Let us get into the meat of the third act.   The race against time element here felt less effective than in the previous two films.  To be honest maybe the fact that this was the third straight Batman film with a strong race against time element against the destruction of all or part of Gotham is why it has become a bit same old same old.

The whole Talia issue.  On the one hand I want to give the makers some kudos as despite it being reported very early on that Tate was Talia they somehow managed to re-smokescreen it to the point that the knife stabbing actually caught me by surprise.  Despite that if any part of the story could have been cut for the benefit of the rest it was this part.  Talia serves no purpose other than to tie it back into the first film more.  Having Bane as a pupil of Ra's Al  Ghul achieves this anyway so all that is left is a slightly pointless plot twist.  I sometimes feel like Nolan is not entirely sure what to do with women in movies as so many of the films he has now made are very male heavy in the casting balance.  A lot of the people feeling negatively about the film are big fans of the Batman comics and obviously a lot of people are saying accept the films for what they are - different.  This would be fine if it wasn't so blatantly obvious that this twist is there exactly to try and wrong foot the people who think they know what is going on.  Making it Talia who escaped from the prison and not Bane is only there to subvert the expectations of the fans of the comics.  This highlights a major problem for me in the whole series of third act endings.  This film lacks the courage of its convictions, it wants to be all things to everyone and instead of delivering a fitting ending to this Batman world it tries to hoodwink comic fans then hoodwink the entire audience with the nuclear explosion.  I really wish some or all of the main characters had snuffed it in interesting ways... they could have got so much more powerful with the individual sacrifices.  The final part of The Lord of Rings had a similar string of endings but it earned the right to them by taking us on an emotional roller coaster all the way up to that point.
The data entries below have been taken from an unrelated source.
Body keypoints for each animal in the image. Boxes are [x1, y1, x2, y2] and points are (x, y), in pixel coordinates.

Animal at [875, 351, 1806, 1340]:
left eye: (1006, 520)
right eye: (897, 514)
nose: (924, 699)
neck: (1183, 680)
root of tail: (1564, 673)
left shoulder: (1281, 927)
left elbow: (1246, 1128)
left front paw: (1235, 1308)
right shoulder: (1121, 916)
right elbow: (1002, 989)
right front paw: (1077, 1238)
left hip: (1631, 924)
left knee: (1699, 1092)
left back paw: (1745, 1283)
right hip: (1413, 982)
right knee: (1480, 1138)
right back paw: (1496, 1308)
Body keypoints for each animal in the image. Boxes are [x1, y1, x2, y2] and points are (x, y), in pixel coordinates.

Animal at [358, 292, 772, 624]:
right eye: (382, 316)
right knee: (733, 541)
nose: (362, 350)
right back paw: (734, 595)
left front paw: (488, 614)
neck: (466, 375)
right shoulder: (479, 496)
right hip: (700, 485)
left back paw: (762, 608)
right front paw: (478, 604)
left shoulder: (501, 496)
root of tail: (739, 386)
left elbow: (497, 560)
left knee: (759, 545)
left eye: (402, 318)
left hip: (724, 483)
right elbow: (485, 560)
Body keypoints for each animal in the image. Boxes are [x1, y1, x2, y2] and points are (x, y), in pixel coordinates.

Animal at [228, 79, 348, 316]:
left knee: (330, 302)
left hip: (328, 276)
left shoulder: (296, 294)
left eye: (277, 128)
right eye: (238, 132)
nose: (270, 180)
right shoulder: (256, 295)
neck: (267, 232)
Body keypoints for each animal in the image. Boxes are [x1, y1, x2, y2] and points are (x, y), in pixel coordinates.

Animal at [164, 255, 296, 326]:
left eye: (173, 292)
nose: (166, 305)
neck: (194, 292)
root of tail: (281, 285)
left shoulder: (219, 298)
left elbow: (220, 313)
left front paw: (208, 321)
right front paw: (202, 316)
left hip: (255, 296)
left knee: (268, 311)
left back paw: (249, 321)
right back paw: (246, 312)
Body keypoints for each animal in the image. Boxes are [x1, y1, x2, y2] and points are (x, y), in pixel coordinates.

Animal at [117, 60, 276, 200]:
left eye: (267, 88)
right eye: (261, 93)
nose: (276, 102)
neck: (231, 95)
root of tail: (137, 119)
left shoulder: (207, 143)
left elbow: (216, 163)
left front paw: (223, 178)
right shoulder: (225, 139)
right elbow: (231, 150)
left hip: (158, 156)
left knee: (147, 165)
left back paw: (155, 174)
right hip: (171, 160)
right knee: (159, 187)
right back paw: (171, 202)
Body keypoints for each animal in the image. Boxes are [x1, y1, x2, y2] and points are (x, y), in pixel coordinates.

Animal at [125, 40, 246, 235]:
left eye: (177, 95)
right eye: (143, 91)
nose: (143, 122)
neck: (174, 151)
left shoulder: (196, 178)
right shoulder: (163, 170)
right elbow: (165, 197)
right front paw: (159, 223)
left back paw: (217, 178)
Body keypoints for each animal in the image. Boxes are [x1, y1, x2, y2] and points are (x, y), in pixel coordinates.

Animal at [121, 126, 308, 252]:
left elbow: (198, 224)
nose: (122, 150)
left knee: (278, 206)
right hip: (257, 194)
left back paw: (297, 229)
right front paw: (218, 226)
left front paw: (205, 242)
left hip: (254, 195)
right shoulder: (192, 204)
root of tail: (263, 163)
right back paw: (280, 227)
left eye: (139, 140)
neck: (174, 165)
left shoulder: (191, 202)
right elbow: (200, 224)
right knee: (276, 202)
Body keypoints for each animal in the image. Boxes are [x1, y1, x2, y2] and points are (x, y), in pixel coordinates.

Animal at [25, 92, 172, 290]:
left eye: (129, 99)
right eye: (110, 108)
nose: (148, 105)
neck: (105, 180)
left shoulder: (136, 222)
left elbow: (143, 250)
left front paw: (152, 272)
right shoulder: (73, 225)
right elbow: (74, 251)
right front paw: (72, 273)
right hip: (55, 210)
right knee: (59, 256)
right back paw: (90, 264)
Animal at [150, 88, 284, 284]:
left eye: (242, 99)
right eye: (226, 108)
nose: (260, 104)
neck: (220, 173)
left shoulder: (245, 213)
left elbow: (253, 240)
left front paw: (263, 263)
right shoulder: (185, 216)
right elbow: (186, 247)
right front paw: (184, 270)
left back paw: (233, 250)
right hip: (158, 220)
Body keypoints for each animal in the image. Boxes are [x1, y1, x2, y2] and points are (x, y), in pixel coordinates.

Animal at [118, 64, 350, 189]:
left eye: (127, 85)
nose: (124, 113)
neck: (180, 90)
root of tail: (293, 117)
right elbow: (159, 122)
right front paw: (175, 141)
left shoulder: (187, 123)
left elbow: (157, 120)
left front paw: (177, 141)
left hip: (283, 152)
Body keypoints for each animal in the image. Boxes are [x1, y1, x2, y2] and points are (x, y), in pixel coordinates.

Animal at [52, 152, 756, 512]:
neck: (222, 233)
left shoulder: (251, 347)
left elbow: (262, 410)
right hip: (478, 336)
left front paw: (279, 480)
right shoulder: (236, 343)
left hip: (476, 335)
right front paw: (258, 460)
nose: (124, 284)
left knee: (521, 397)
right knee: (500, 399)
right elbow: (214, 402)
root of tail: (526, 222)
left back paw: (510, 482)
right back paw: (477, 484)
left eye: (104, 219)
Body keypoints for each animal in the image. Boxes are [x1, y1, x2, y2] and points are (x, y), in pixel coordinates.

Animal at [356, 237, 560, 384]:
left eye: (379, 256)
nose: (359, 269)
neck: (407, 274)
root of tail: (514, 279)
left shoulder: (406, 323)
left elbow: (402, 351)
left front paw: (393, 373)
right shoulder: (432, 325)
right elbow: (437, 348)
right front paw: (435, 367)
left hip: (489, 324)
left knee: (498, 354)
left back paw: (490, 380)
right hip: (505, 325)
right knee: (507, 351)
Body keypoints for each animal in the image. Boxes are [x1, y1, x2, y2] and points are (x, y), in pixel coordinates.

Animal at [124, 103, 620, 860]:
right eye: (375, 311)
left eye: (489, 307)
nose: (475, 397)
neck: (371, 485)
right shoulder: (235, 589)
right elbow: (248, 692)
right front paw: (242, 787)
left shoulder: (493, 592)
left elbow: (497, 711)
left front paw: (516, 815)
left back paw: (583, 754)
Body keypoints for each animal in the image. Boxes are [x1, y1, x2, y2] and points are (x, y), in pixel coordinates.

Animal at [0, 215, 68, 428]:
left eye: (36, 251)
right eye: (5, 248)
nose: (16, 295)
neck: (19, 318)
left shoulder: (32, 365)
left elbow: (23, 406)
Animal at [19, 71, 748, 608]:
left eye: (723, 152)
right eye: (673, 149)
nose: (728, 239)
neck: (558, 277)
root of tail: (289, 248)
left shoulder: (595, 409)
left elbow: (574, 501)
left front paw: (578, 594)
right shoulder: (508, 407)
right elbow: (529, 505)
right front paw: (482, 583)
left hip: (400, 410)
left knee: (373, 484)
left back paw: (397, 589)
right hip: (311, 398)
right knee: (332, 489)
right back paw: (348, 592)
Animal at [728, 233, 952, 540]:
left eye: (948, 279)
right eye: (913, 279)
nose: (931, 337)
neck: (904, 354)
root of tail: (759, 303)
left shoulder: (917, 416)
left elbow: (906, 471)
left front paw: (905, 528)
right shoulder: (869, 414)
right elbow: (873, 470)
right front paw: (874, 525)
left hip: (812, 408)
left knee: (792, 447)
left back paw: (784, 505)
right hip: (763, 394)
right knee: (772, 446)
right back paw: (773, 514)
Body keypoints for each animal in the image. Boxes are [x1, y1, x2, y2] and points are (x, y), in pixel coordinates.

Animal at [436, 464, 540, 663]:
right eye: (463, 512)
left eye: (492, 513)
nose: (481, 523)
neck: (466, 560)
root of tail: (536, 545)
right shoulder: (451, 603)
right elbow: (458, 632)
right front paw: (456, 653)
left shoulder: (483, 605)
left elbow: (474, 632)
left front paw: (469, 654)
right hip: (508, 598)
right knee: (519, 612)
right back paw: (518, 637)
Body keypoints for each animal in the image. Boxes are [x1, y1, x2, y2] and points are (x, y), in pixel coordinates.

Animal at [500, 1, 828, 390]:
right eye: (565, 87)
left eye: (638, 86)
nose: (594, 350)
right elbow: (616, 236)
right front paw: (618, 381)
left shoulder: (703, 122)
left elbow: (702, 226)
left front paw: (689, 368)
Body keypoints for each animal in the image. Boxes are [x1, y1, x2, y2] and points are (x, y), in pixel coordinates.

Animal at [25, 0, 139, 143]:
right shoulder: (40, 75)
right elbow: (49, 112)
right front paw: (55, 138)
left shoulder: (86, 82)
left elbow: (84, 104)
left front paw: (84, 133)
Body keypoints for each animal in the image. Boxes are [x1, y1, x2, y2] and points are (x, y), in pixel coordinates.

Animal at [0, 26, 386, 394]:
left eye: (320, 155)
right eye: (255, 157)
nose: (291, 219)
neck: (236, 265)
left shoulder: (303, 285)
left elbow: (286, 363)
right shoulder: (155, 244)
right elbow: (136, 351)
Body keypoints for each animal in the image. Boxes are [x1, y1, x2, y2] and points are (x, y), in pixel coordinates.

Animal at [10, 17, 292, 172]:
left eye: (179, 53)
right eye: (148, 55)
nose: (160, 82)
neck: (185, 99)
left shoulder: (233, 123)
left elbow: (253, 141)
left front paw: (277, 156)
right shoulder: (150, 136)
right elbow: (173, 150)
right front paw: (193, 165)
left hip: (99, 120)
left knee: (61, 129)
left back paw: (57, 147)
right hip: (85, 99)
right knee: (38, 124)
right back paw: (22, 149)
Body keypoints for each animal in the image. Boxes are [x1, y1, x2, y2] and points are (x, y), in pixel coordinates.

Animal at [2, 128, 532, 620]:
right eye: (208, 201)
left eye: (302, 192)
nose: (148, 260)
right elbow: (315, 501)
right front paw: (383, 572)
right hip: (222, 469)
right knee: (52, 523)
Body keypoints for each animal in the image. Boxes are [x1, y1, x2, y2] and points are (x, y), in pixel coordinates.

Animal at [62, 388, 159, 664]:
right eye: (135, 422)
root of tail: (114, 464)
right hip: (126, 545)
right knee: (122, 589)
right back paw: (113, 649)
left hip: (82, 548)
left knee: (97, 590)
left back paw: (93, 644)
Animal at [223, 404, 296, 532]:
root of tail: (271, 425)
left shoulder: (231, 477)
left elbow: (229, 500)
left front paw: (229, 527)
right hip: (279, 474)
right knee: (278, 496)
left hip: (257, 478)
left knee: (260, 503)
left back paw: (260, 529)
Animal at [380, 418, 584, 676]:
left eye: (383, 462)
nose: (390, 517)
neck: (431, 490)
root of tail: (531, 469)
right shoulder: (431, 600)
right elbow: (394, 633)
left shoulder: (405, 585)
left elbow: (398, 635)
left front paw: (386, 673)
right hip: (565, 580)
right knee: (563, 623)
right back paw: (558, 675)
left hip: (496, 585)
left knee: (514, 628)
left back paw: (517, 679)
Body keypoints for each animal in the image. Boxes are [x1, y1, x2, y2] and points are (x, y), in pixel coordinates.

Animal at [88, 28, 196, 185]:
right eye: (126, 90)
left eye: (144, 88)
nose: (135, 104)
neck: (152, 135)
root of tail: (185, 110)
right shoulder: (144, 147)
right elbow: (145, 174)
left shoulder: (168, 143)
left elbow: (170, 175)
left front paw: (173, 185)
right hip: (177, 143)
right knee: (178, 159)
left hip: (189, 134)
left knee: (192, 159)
Almost there now.  The final niggle for me.  Lets just ignore the joke of John Blake really having the name Robin.  When he enters the Bat Cave in this world it is pretty obvious he is not going there to become Robin, he is the new Batman... or at least he should be.  Bruce Wayne is still out there so with the nudge, nudge, wink, wink series of endings they are saying well we could do one more if we wanted.  This trilogy made great pains of creating Batman the symbol.  A symbol greater than one man.  The only way this should have ended was with Blake out on his first trip into the world as Batman... proving that the symbol Wayne created has become more powerful and important than he as one man could be.  It might well have been more poignant if this was after Bruce Wayne really had been killed saving Gotham.  Oh, and at what point are we supposed to believe Bruce Wayne adjusted his will to leave a bag for blake to collect?  Did he bribe everyone after his fake death?  Or did he do it in the thirty seconds he had spare before getting back into Gotham to save the day?

So despite all that it isn't a terrible film, it isn't a bad film... but it is just a mediocre film when it should have been an epic film.  It borrows heavily from elements of' 'Knightfall', 'Bane of the Demon' and 'No Mans Land' yet it would probably have done far better to go off further in its own direction as ultimately it will enrage a large number of fans of the comics.   If you can switch off to some of the sillier logic failures and enjoy the action you probably liked it a lot more than I did.  Feel free to tell me if you did.